JMH benchmark results (make test TEST="micro:java.util.random") with fixedSeed = true on EC2 are below. Average time improves only for nextExponential() and only on non-Intel CPUs, but p100 improved more consistently (7 of the 12 tests improved by at least 1000ns, only 2 deteriorated by that amount.)
c6i.metal
L64X128MixRandom.nextExponential() average ns/op: 26.984 ± 0.015 before, 34.914 ± 0.021 after L64X128MixRandom.nextExponential() p100 ns/op: 8224 before, 5624 after L64X1024MixRandom.nextExponential() average ns/op: 30.026 ± 0.020 before, 36.730 ± 0.024 after L64X1024MixRandom.nextExponential() p100 ns/op: 8736 before, 7464 after L64X128MixRandom.nextGaussian() average ns/op: 29.995 ± 0.017 before, 30.016 ± 0.019 after L64X128MixRandom.nextGaussian() p100 ns/op: 5392 before, 3024 after L64X1024MixRandom.nextGaussian() average ns/op: 31.394 ± 0.020 before, 31.660 ± 0.021 after L64X1024MixRandom.nextGaussian() p100 ns/op: 5984 before, 6072 after
c7g.16xlarge
L64X128MixRandom.nextExponential() average ns/op: 41.006 ± 0.056 before, 40.288 ± 0.055 after L64X128MixRandom.nextExponential() p100 ns/op: 6384 before, 6416 after L64X1024MixRandom.nextExponential() average ns/op: 45.218 ± 0.071 before, 40.549 ± 0.062 after L64X1024MixRandom.nextExponential() p100 ns/op: 560 before, 3760 after L64X128MixRandom.nextGaussian() average ns/op: 39.643 ± 0.052 before, 40.473 ± 0.070 after L64X128MixRandom.nextGaussian() p100 ns/op: 7728 before, 1264 after L64X1024MixRandom.nextGaussian() average ns/op: 40.393 ± 0.061 before, 40.274 ± 0.061 after L64X1024MixRandom.nextGaussian() p100 ns/op: 9184 before, 1280 after
m6a.metal
L64X128MixRandom.nextExponential() average ns/op: 31.241 ± 0.039 before, 29.004 ± 0.018 after L64X128MixRandom.nextExponential() p100 ns/op: 4224 before, 7224 after L64X1024MixRandom.nextExponential() average ns/op: 31.903 ± 0.017 before, 31.146 | ± | 0.021 | ns/op | L64X1024MixRandom.nextExponential() p100 ns/op: 9744 before, 8688 after L64X128MixRandom.nextGaussian() average ns/op: 29.164 ± 0.017 before, 29.073 ± 0.021 after L64X128MixRandom.nextGaussian() p100 ns/op: 5920 before, 1504 after L64X1024MixRandom.nextGaussian() average ns/op: 29.503 ± 0.022 before, 29.639 ± 0.018 after L64X1024MixRandom.nextGaussian() p100 ns/op: 4256 before, 4288 after
@simonis @navyxliu @turbanoff @rgiulietti This is ready for review with the benchmark results.
hi, @Pr0methean
I notice that there is a big regression in L64X1024MixRandom.nextExponential p100 on c7g.16xlarge
L64X1024MixRandom.nextExponential() p100 ns/op: 560 before, 3760 after
but the average ns/op improves.
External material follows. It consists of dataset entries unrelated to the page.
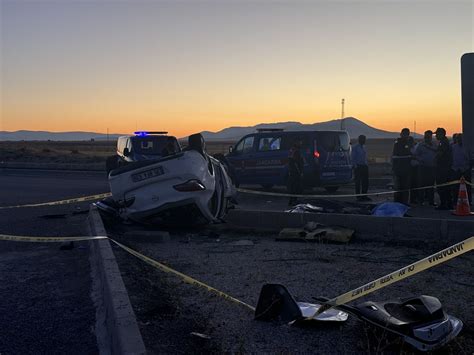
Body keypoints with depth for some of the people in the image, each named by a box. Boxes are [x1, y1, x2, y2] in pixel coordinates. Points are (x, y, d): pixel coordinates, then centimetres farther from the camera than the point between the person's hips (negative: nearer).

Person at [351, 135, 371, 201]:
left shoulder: (363, 147, 16)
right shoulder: (355, 147, -5)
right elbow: (353, 158, -7)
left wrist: (366, 165, 12)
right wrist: (355, 166, -14)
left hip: (364, 166, 7)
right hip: (358, 166, -7)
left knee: (365, 181, 6)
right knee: (358, 182, -1)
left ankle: (364, 196, 16)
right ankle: (358, 197, 4)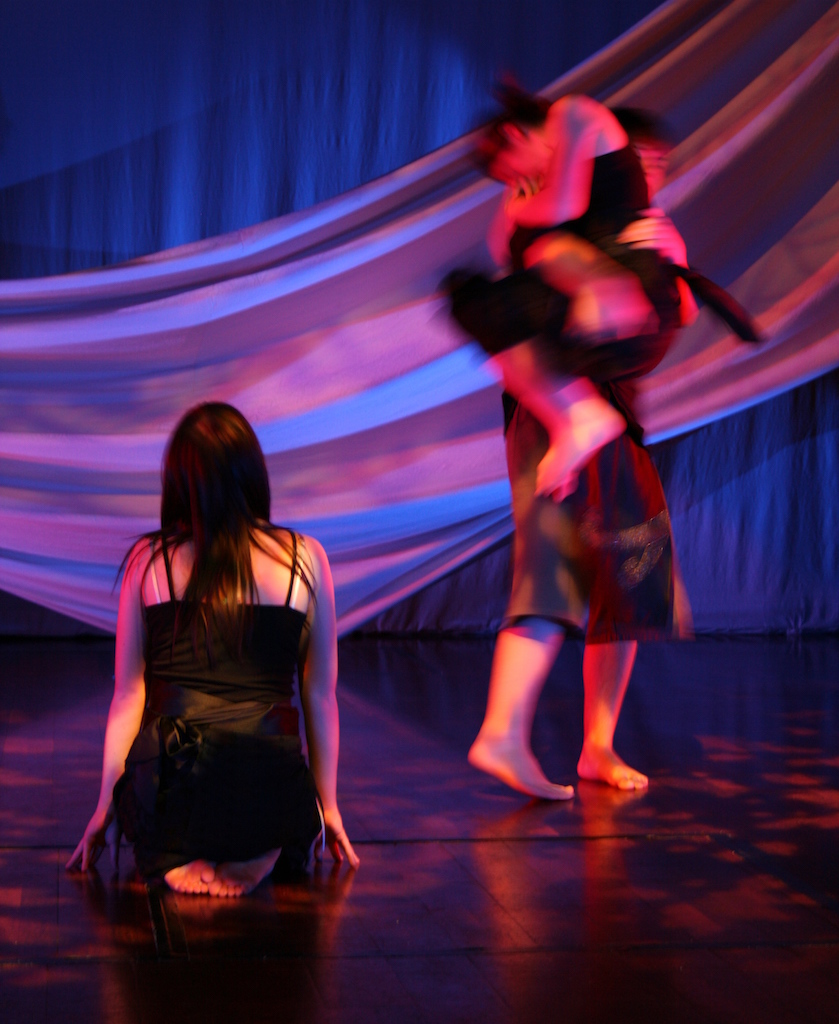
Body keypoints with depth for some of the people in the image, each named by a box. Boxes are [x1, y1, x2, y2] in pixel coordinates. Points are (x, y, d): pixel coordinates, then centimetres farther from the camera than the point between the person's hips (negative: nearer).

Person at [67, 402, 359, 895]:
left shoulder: (148, 560, 1)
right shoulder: (304, 559, 0)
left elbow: (128, 695, 4)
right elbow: (320, 697, 5)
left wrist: (106, 804, 16)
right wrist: (328, 806, 18)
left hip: (166, 788, 1)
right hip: (270, 792, -1)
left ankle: (175, 856, 2)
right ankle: (257, 854, -1)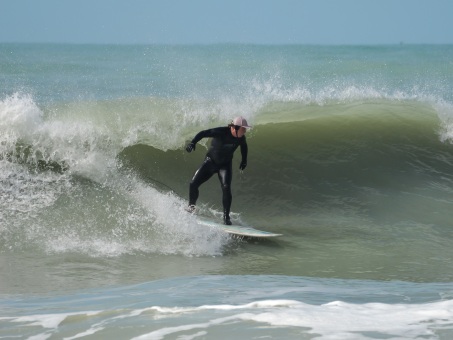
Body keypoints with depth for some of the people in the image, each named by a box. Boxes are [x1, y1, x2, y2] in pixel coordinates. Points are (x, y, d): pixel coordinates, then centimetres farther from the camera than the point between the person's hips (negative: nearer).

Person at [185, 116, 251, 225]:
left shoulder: (240, 138, -12)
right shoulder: (221, 132, -27)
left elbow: (244, 146, 13)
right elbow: (203, 133, -32)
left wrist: (244, 160, 15)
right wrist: (193, 143, -45)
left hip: (225, 165, 2)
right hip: (210, 162, -2)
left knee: (226, 188, -21)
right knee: (193, 184, -7)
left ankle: (226, 216, -13)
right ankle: (191, 207, 19)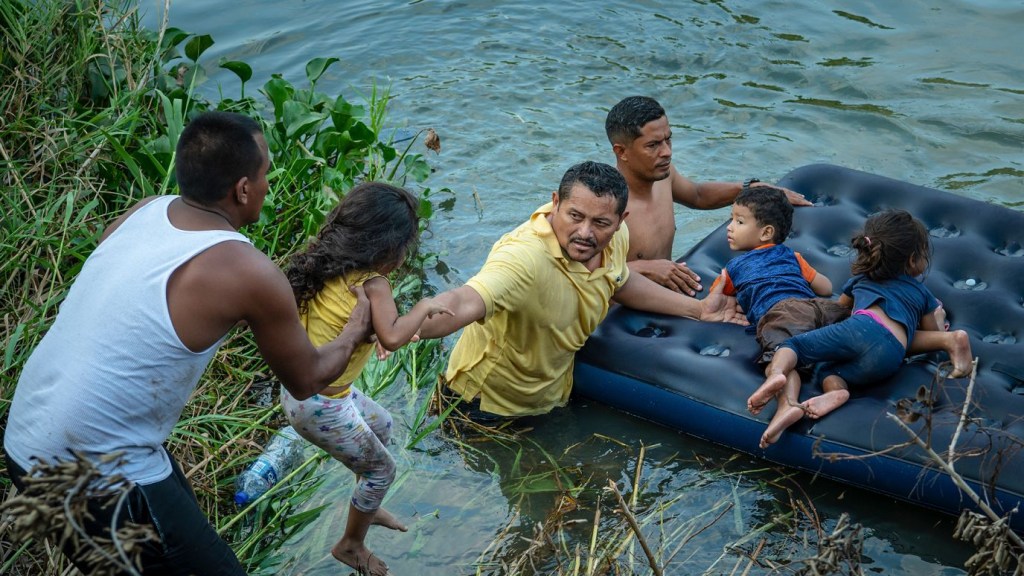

Can you explain the discrepancy?
btw: I updated the JBS issue to ensure the subject is aligned with your PR.
Thanks, --lx
It's probably just a statistical fluke involving a very large return value, but to know for sure I'd need a way to gather statistics about the return values and how they correlate with running-time outliers.